Kenneth segurou o riso, mas caiu na gargalhada deixando Thomas mais vermelho ainda.
- E como veio parar aqui, se é proibido?- perguntou enxugando as lágrimas.
- Encontrei uma chave que abre uma porta que liga até aqui. - disse enquanto o outro ria.
- Você é incrível mesmo.
Momentos depois ambos estavam no quarto de Thomas, onde foram somente buscar um casaco:
- Está aqui sozinho? - perguntou sentando na cama oposta e vazia.
- Sim. E você. Como conseguiu passagens de primeira classe? - perguntou enquanto procurava o casaco.
- Quanta sutileza – riu – Bem. Foi um presente da nova escola para onde vou. Mas revelo que trocaria tudo pra ficar aqui. Não me sinto confortável lá. Não faz parte do dia a dia.
- Verdade? - riu Thomas – sentando ao seu lado. - Vem pra cá então.
- É um convite? - disse Kenneth se aproximando.

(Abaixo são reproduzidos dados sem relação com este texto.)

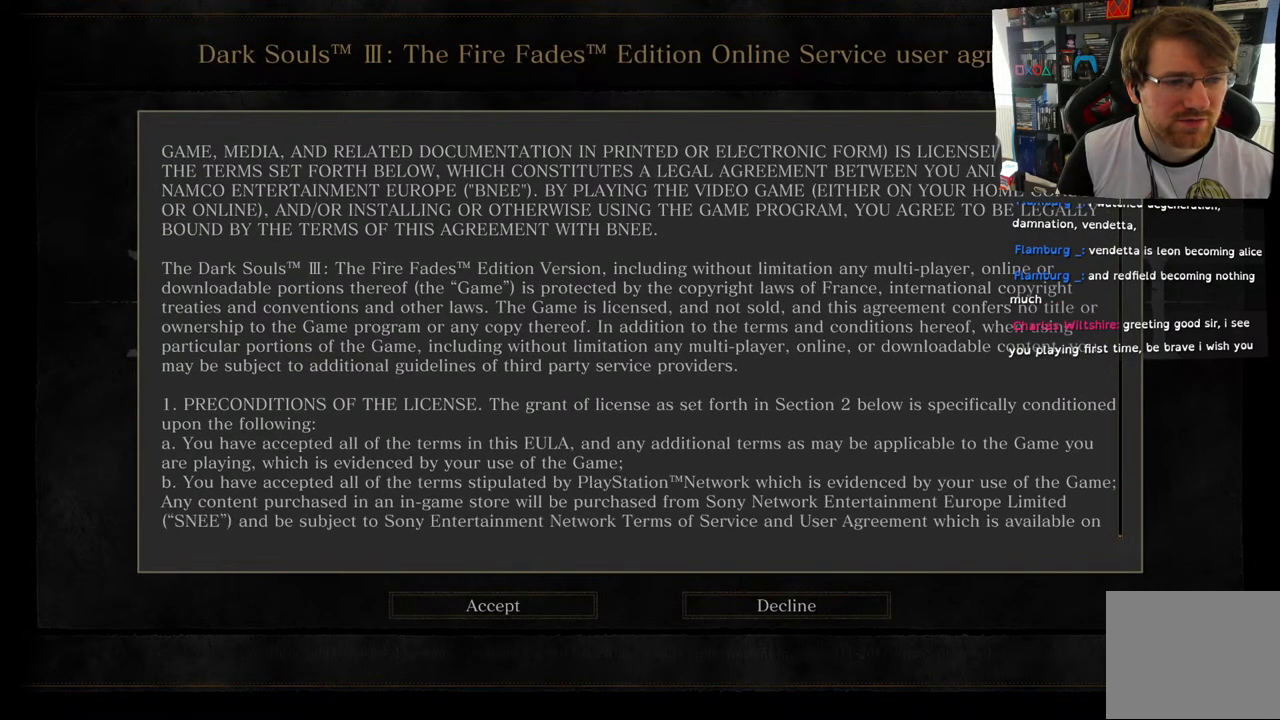
{"buttons": [], "left_stick": "center", "right_stick": "center", "events": [[17, "left_stick", "down"], [433, "left_stick", "center"]]}
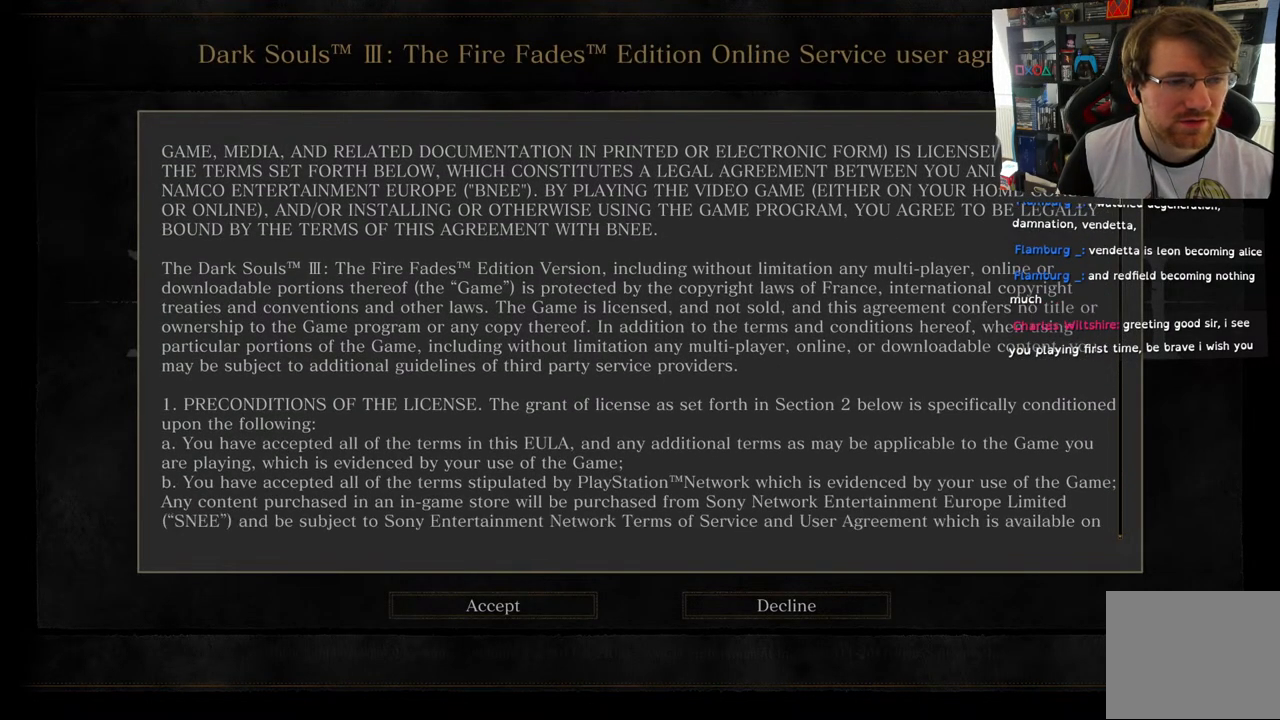
{"buttons": ["DPAD_DOWN"], "left_stick": "center", "right_stick": "down", "events": [[150, "DPAD_DOWN", "down"], [267, "right_stick", "down"]]}
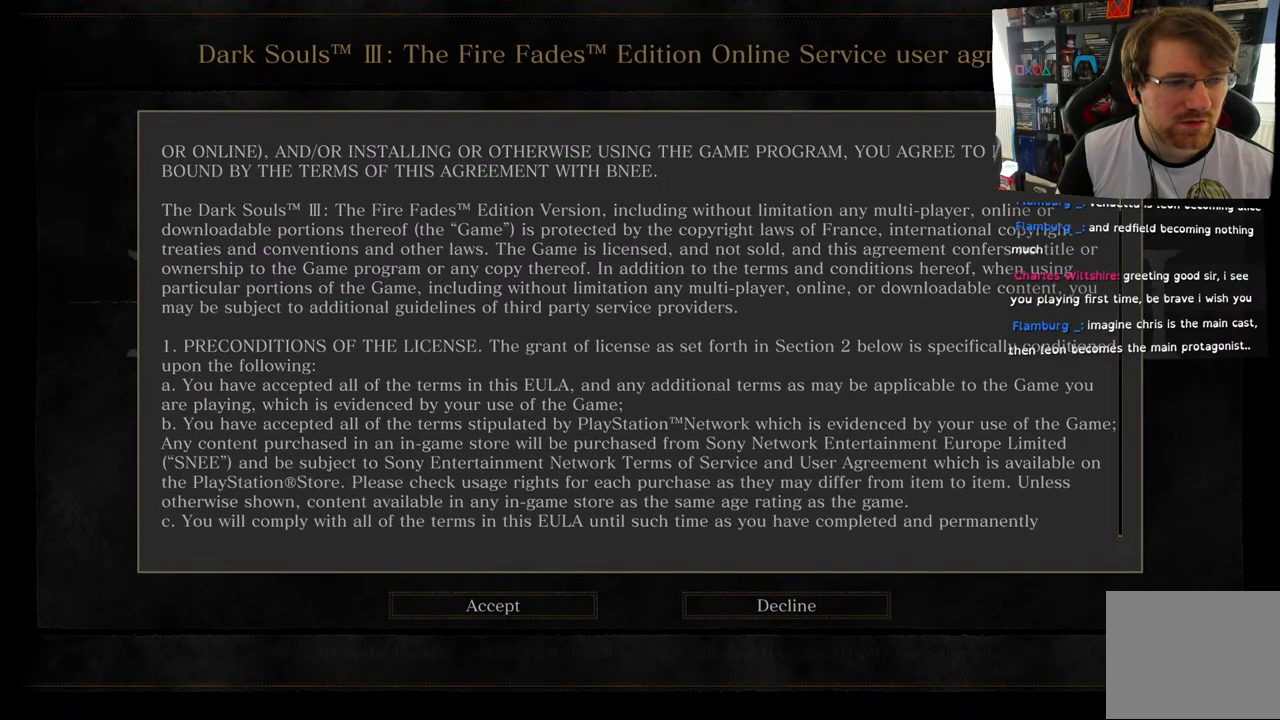
{"buttons": ["DPAD_DOWN"], "left_stick": "center", "right_stick": "center", "events": [[250, "right_stick", "center"]]}
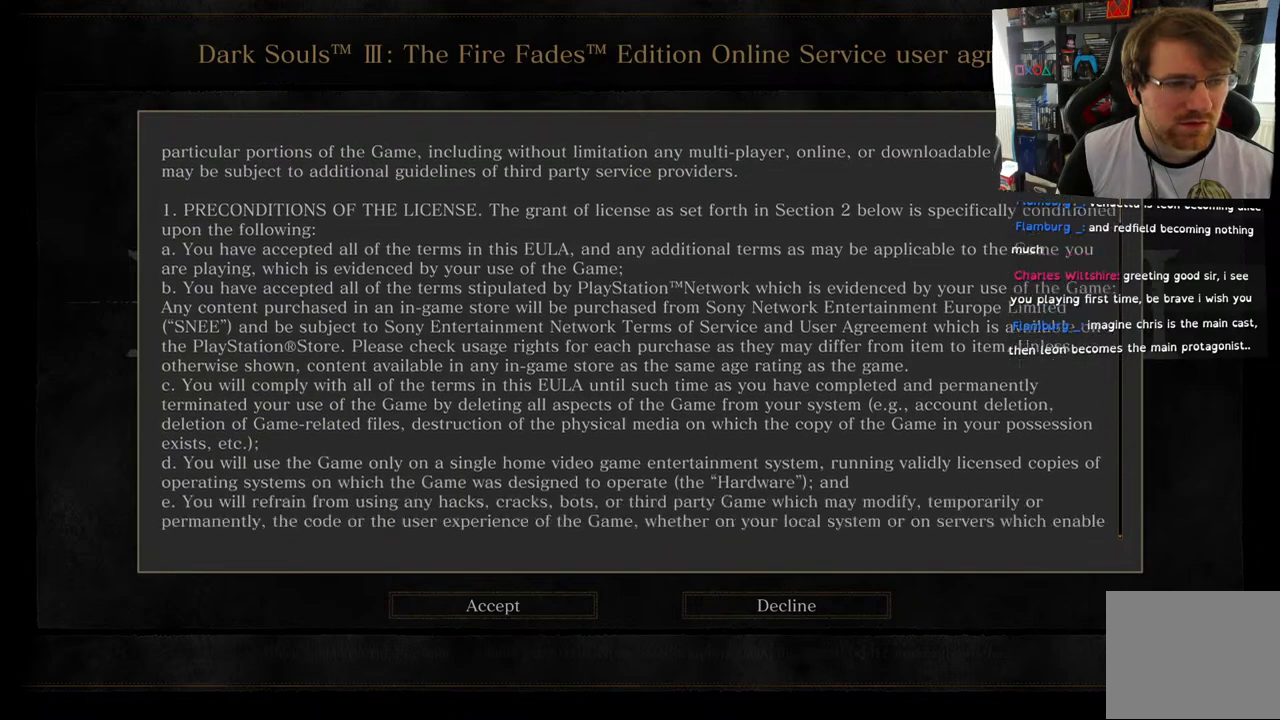
{"buttons": ["DPAD_DOWN"], "left_stick": "center", "right_stick": "center", "events": []}
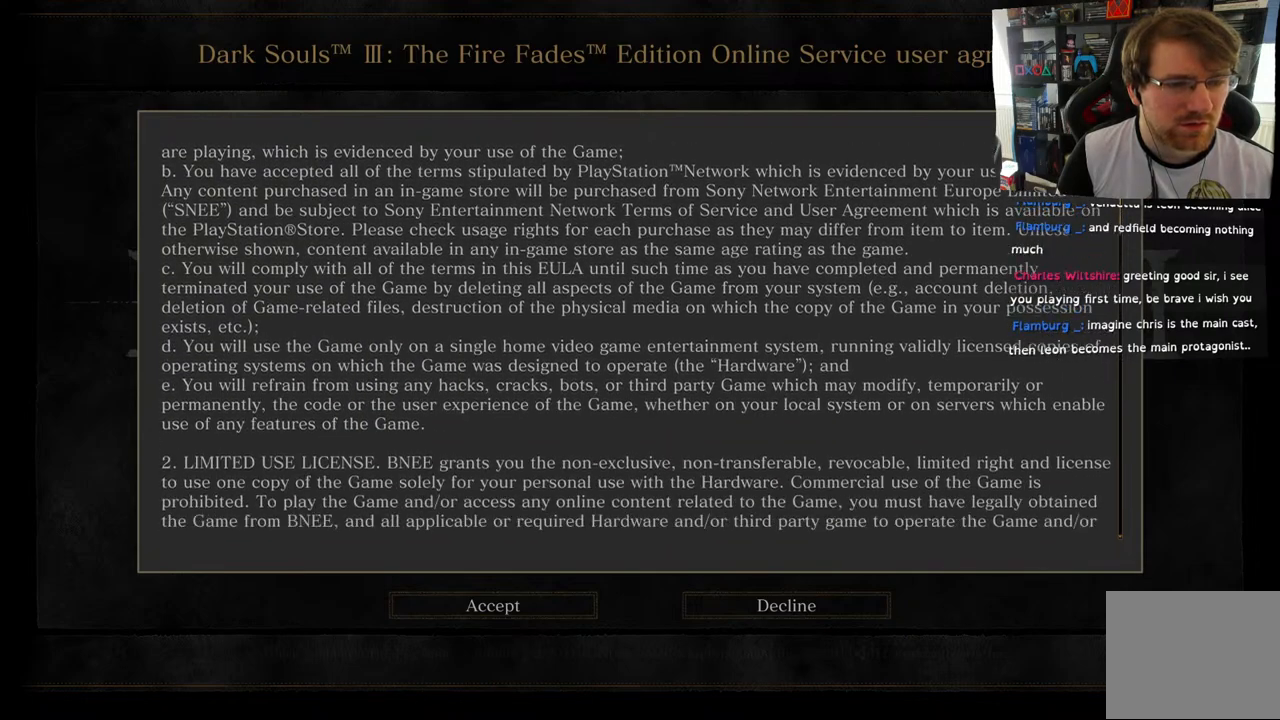
{"buttons": ["DPAD_DOWN"], "left_stick": "center", "right_stick": "center", "events": []}
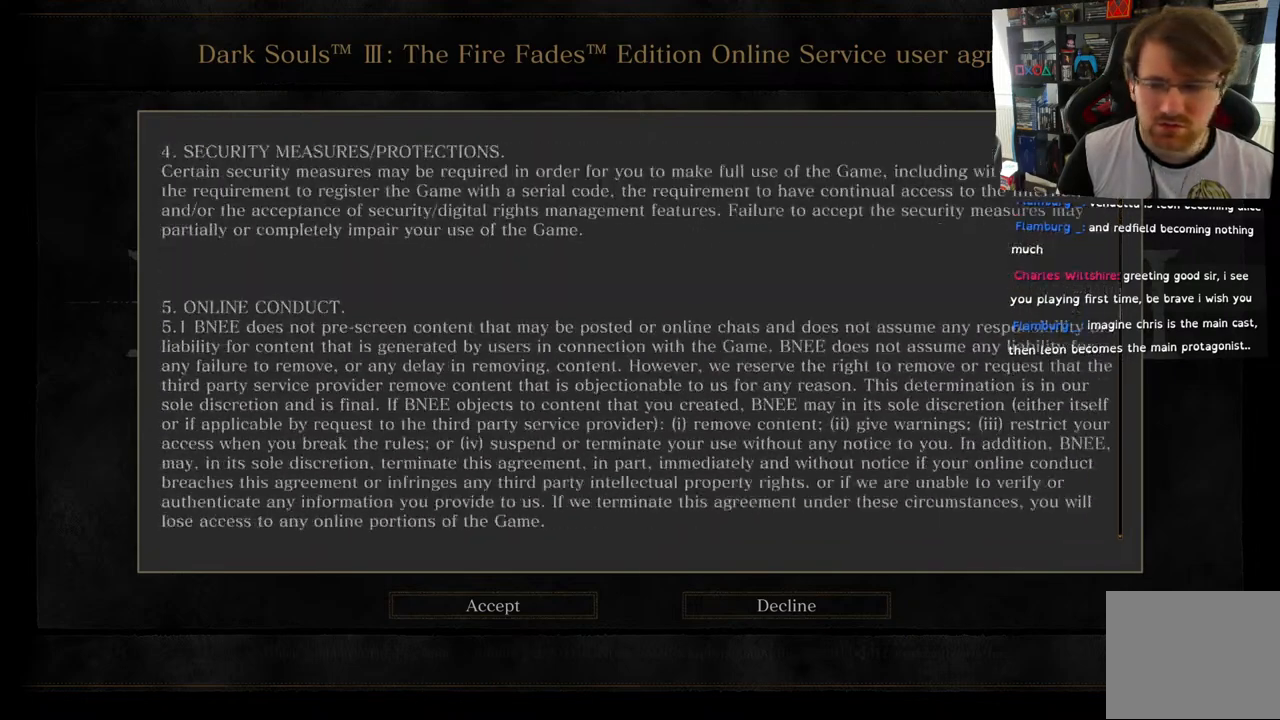
{"buttons": ["DPAD_DOWN"], "left_stick": "center", "right_stick": "center", "events": []}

- Sim. - respondeu se levantando por mais que a tentação quisesse o contrário. - Vamos?
De volta ao espaço aberto do navio, Kenneth e Thomas andavam calmamente em direção á parte mais alta do Titanic. Enquanto conversavam Thomas reparou que os jovens envolvidos no incidente da noite anterior estavam conversando em um dos corredores enquanto olhavam o mar e minutos depois estavam disputando um tipo de competição de cuspe á distância do qual pareciam estar gostando, por mais estranho que parecesse. Quando chegaram ao convés mais alto, onde os botes salva vidas ficavam, Kenneth indicou uma espreguiçadeira dupla que estava posicionada para o incrível por do sol; O astro alaranjado coloria o mar deixando ainda mais belo. Em seu interior, Thomas não sabia o que fazer se que toda aquela conversa e tempo juntos levassem a algo mais. Já havia muita dúvida no ar.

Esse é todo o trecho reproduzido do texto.